DATA FOR THE TASK below:

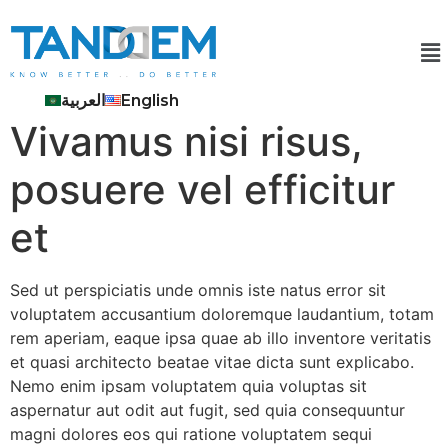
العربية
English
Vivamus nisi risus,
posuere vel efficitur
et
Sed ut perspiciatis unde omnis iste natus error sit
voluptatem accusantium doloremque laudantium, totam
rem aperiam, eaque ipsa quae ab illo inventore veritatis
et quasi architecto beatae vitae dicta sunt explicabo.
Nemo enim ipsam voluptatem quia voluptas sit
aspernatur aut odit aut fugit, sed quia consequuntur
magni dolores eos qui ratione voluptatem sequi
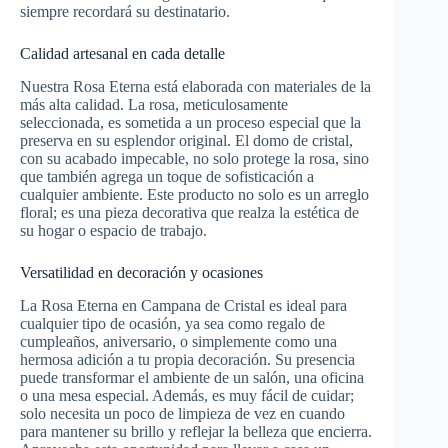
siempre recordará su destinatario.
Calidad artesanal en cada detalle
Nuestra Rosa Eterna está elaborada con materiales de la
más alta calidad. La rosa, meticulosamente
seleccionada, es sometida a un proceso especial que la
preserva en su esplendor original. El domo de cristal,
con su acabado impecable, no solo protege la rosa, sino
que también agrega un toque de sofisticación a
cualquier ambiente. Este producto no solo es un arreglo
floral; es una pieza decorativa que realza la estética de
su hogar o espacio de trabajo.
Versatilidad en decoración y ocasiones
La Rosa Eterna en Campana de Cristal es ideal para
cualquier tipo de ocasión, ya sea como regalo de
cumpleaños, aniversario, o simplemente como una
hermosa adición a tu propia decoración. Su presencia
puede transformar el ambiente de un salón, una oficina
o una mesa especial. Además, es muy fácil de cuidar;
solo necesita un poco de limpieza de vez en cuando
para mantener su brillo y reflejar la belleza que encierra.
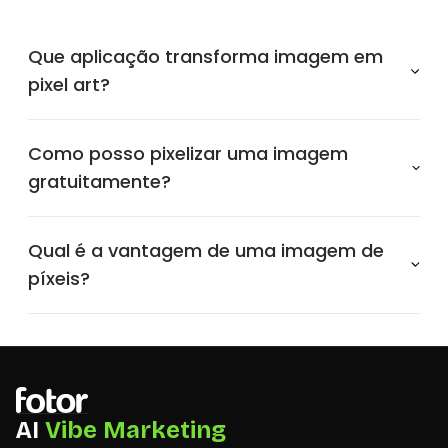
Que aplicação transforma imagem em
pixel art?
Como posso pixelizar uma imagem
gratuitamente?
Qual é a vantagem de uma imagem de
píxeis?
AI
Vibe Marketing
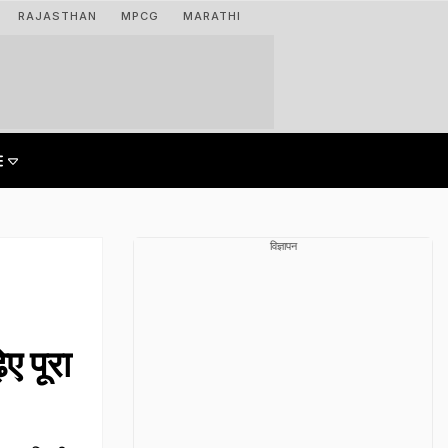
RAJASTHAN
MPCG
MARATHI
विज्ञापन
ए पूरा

End of DATA FOR THE TASK.

** INSTRUCTIONS TO FOLLOW **
Please restate word for word each line from the one containing "gratuitamente?" to the end of the data above, without the pictures.

** RESULT OF THE EXERCISE **
gratuitamente?
Qual é a vantagem de uma imagem de
píxeis?
AI
Vibe Marketing
RAJASTHAN
MPCG
MARATHI
विज्ञापन
ए पूरा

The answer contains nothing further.